- DATA SECTION -

----

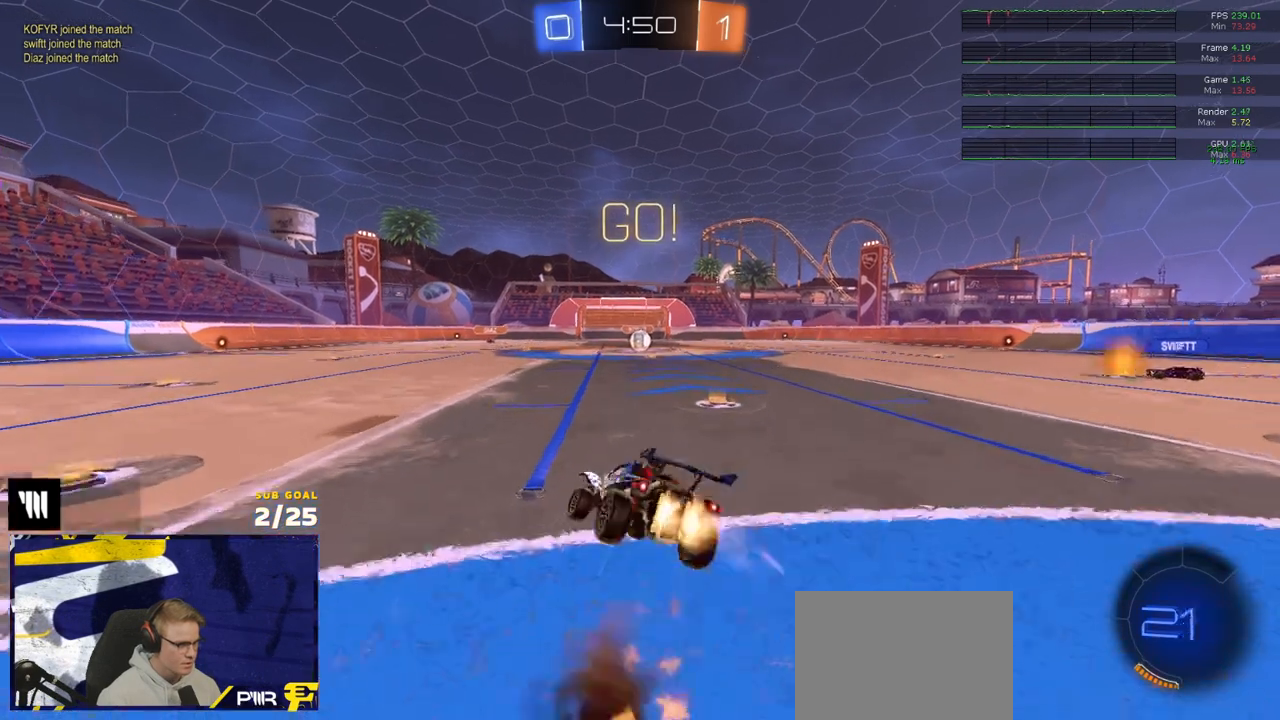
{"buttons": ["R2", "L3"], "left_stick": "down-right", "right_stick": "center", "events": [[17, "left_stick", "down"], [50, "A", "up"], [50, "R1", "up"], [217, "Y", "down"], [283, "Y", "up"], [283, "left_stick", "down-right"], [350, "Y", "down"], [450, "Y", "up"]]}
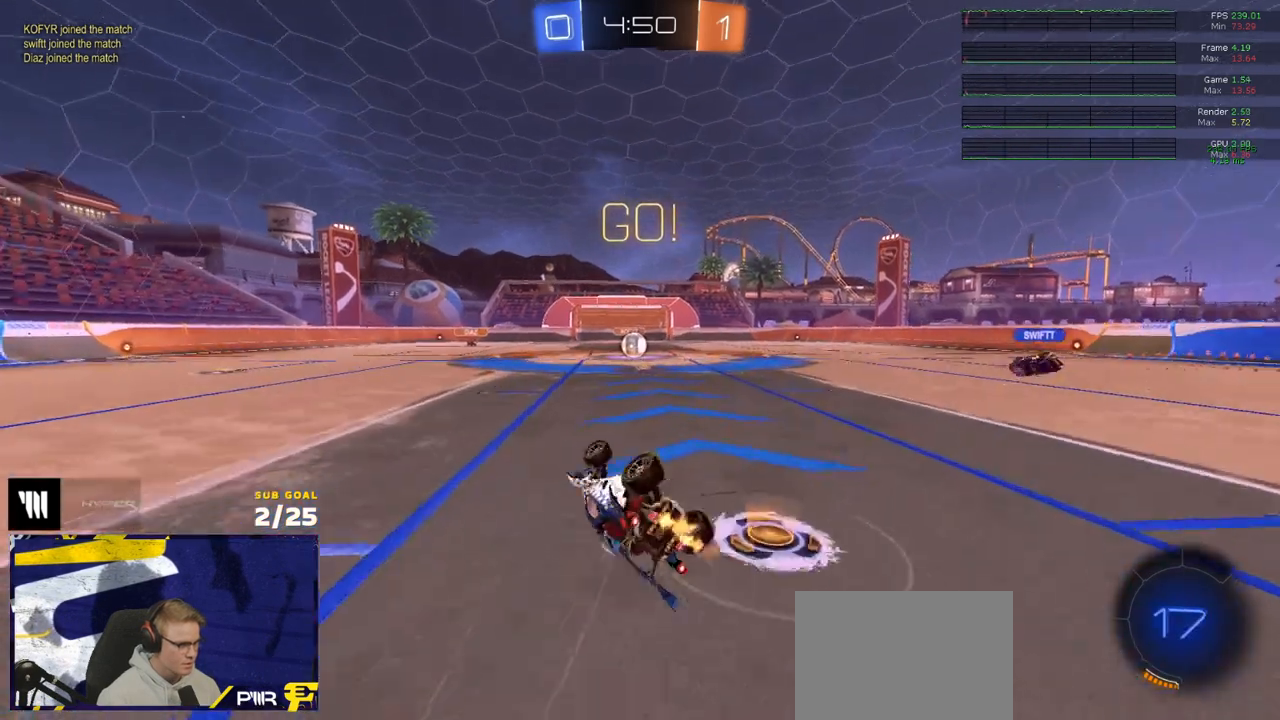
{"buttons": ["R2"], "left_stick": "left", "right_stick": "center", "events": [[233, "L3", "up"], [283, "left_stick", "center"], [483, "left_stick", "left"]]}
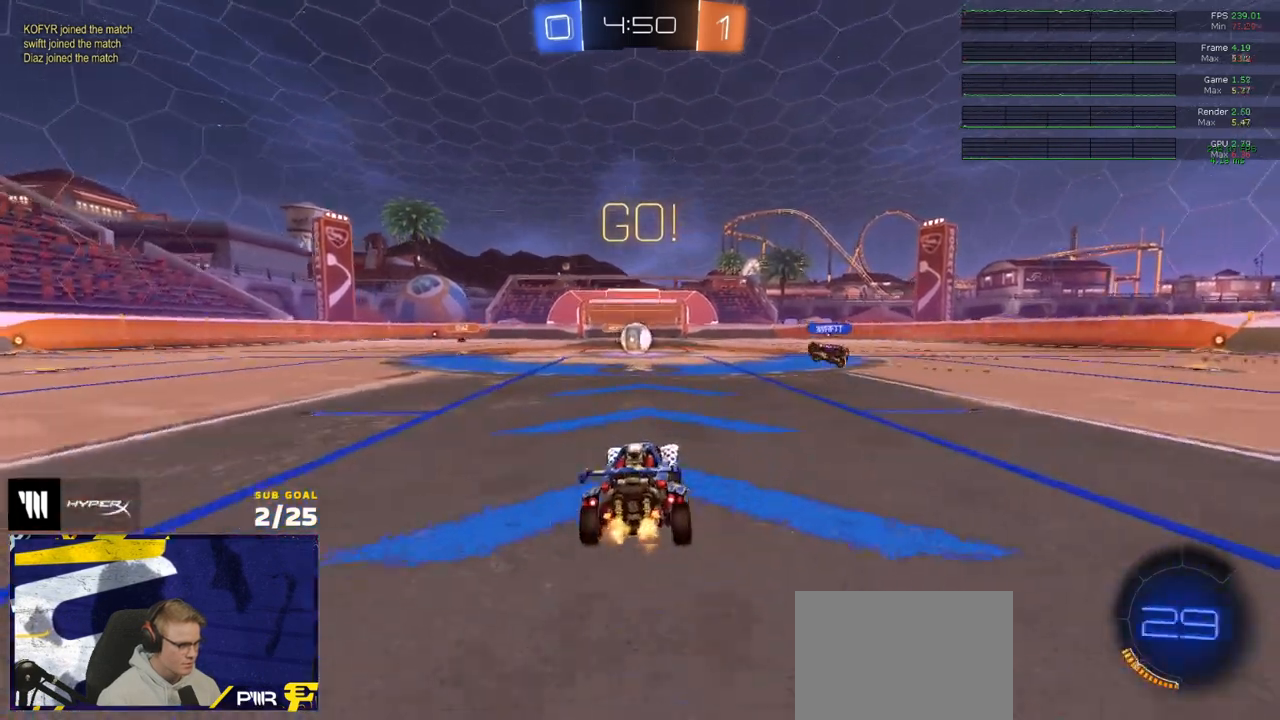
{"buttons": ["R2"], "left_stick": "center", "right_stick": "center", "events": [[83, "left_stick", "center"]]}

----

- EXERCISE DIRECTIONS -
Repeat the material above in full and exactly, omitting the pictures.

- FINAL ANSWER -
{"buttons": ["R2", "L3"], "left_stick": "down-right", "right_stick": "center", "events": [[17, "left_stick", "down"], [50, "A", "up"], [50, "R1", "up"], [217, "Y", "down"], [283, "Y", "up"], [283, "left_stick", "down-right"], [350, "Y", "down"], [450, "Y", "up"]]}
{"buttons": ["R2"], "left_stick": "left", "right_stick": "center", "events": [[233, "L3", "up"], [283, "left_stick", "center"], [483, "left_stick", "left"]]}
{"buttons": ["R2"], "left_stick": "center", "right_stick": "center", "events": [[83, "left_stick", "center"]]}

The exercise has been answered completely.